> YOUR OBJECTIVE: Using the string "business" as the key, pull each matching line out of the records below.
DATA SUPPLIED Start Marker
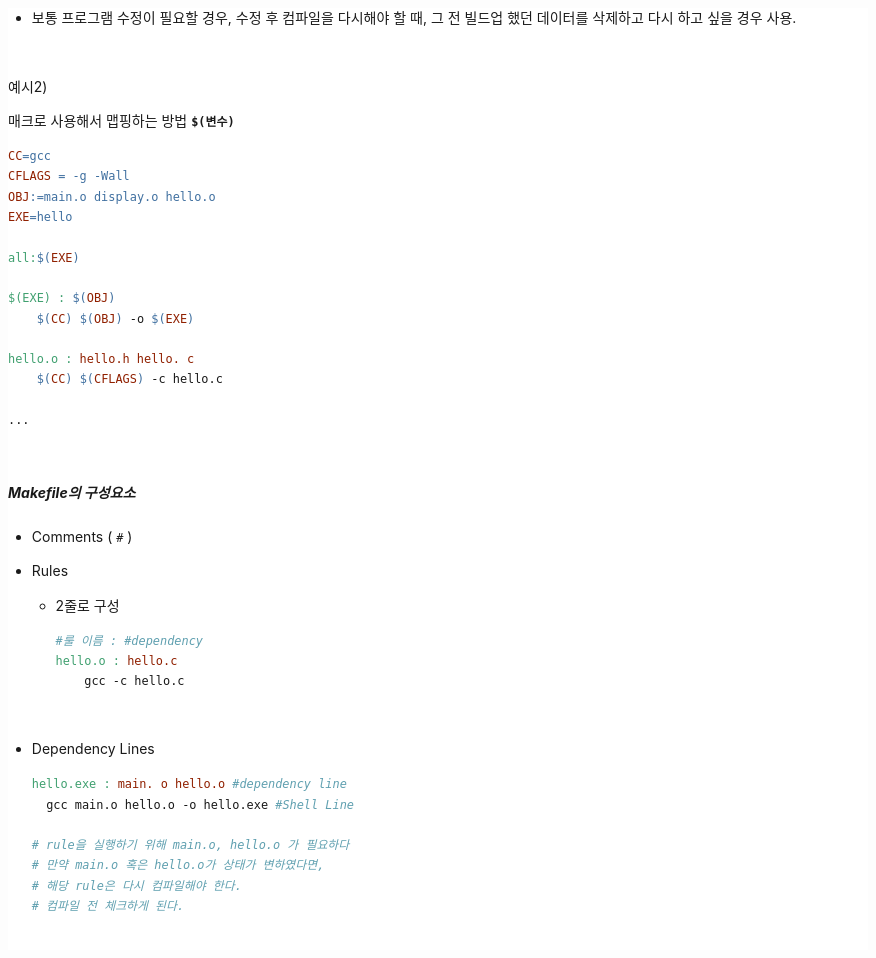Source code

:   - 보통 프로그램 수정이 필요할 경우, 수정 후 컴파일을 다시해야 할 때, 그 전 빌드업 했던 데이터를 삭제하고 다시 하고 싶을 경우 사용.



<br/>

예시2) 

매크로 사용해서 맵핑하는 방법 **`$(변수)`** 

```makefile
CC=gcc
CFLAGS = -g -Wall
OBJ:=main.o display.o hello.o
EXE=hello

all:$(EXE)

$(EXE) : $(OBJ)
	$(CC) $(OBJ) -o $(EXE)
	
hello.o : hello.h hello. c
	$(CC) $(CFLAGS) -c hello.c
	
...
```



<br/> 

##### Makefile의 구성요소

- Comments ( `#` )

- Rules

  - 2줄로 구성

    ```makefile
    #룰 이름 : #dependency
    hello.o : hello.c
    	gcc -c hello.c
    ```

    <br/>

- Dependency Lines

  ```makefile
  hello.exe : main. o hello.o #dependency line
  	gcc main.o hello.o -o hello.exe #Shell Line
  	
  #	rule을 실행하기 위해 main.o, hello.o 가 필요하다
  # 만약 main.o 혹은 hello.o가 상태가 변하였다면,
  # 해당 rule은 다시 컴파일해야 한다.
  # 컴파일 전 체크하게 된다.
  ```

  <br/>
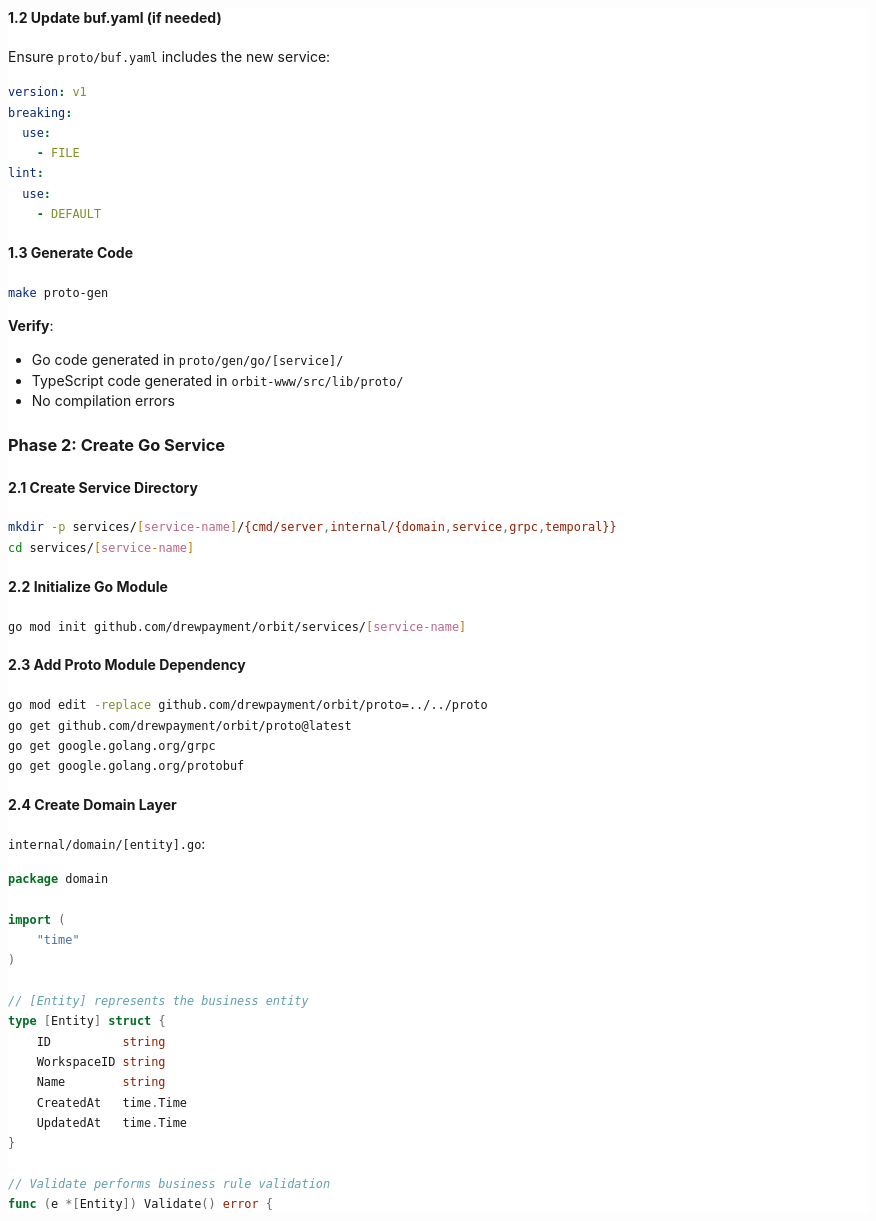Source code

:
 ```protobuf
```

#### 1.2 Update buf.yaml (if needed)
Ensure `proto/buf.yaml` includes the new service:

```yaml
version: v1
breaking:
  use:
    - FILE
lint:
  use:
    - DEFAULT
```

#### 1.3 Generate Code
```bash
make proto-gen
```

**Verify**:
- Go code generated in `proto/gen/go/[service]/`
- TypeScript code generated in `orbit-www/src/lib/proto/`
- No compilation errors

### Phase 2: Create Go Service

#### 2.1 Create Service Directory
```bash
mkdir -p services/[service-name]/{cmd/server,internal/{domain,service,grpc,temporal}}
cd services/[service-name]
```

#### 2.2 Initialize Go Module
```bash
go mod init github.com/drewpayment/orbit/services/[service-name]
```

#### 2.3 Add Proto Module Dependency
```bash
go mod edit -replace github.com/drewpayment/orbit/proto=../../proto
go get github.com/drewpayment/orbit/proto@latest
go get google.golang.org/grpc
go get google.golang.org/protobuf
```

#### 2.4 Create Domain Layer
`internal/domain/[entity].go`:

```go
package domain

import (
    "time"
)

// [Entity] represents the business entity
type [Entity] struct {
    ID          string
    WorkspaceID string
    Name        string
    CreatedAt   time.Time
    UpdatedAt   time.Time
}

// Validate performs business rule validation
func (e *[Entity]) Validate() error {
```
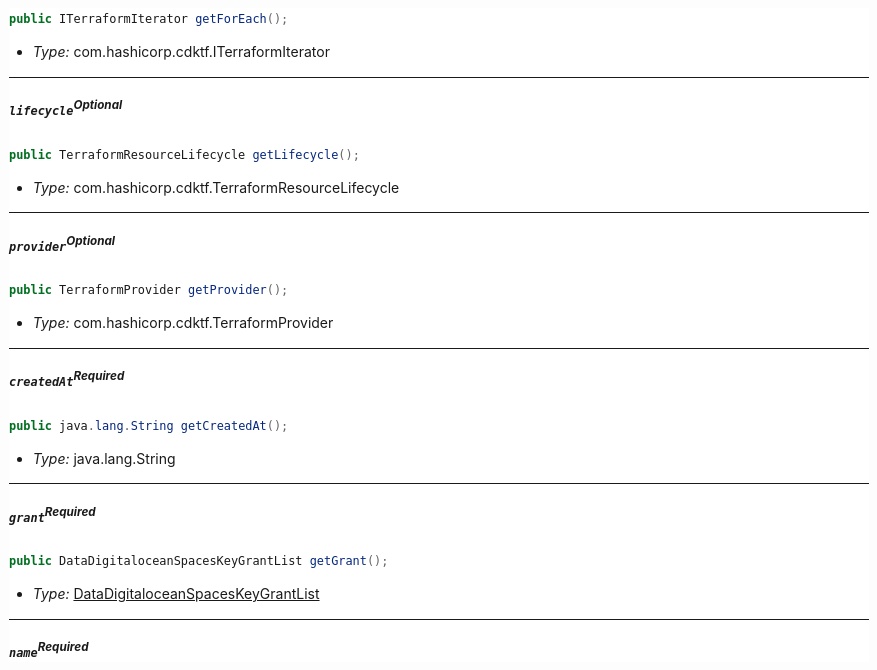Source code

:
 ```java
public ITerraformIterator getForEach();
```

- *Type:* com.hashicorp.cdktf.ITerraformIterator

---

##### `lifecycle`<sup>Optional</sup> <a name="lifecycle" id="@cdktf/provider-digitalocean.dataDigitaloceanSpacesKey.DataDigitaloceanSpacesKey.property.lifecycle"></a>

```java
public TerraformResourceLifecycle getLifecycle();
```

- *Type:* com.hashicorp.cdktf.TerraformResourceLifecycle

---

##### `provider`<sup>Optional</sup> <a name="provider" id="@cdktf/provider-digitalocean.dataDigitaloceanSpacesKey.DataDigitaloceanSpacesKey.property.provider"></a>

```java
public TerraformProvider getProvider();
```

- *Type:* com.hashicorp.cdktf.TerraformProvider

---

##### `createdAt`<sup>Required</sup> <a name="createdAt" id="@cdktf/provider-digitalocean.dataDigitaloceanSpacesKey.DataDigitaloceanSpacesKey.property.createdAt"></a>

```java
public java.lang.String getCreatedAt();
```

- *Type:* java.lang.String

---

##### `grant`<sup>Required</sup> <a name="grant" id="@cdktf/provider-digitalocean.dataDigitaloceanSpacesKey.DataDigitaloceanSpacesKey.property.grant"></a>

```java
public DataDigitaloceanSpacesKeyGrantList getGrant();
```

- *Type:* <a href="#@cdktf/provider-digitalocean.dataDigitaloceanSpacesKey.DataDigitaloceanSpacesKeyGrantList">DataDigitaloceanSpacesKeyGrantList</a>

---

##### `name`<sup>Required</sup> <a name="name" id="@cdktf/provider-digitalocean.dataDigitaloceanSpacesKey.DataDigitaloceanSpacesKey.property.name"></a>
DATA SUPPLIED End Marker
> YOUR RESPONSE:
// [Entity] represents the business entity
// Validate performs business rule validation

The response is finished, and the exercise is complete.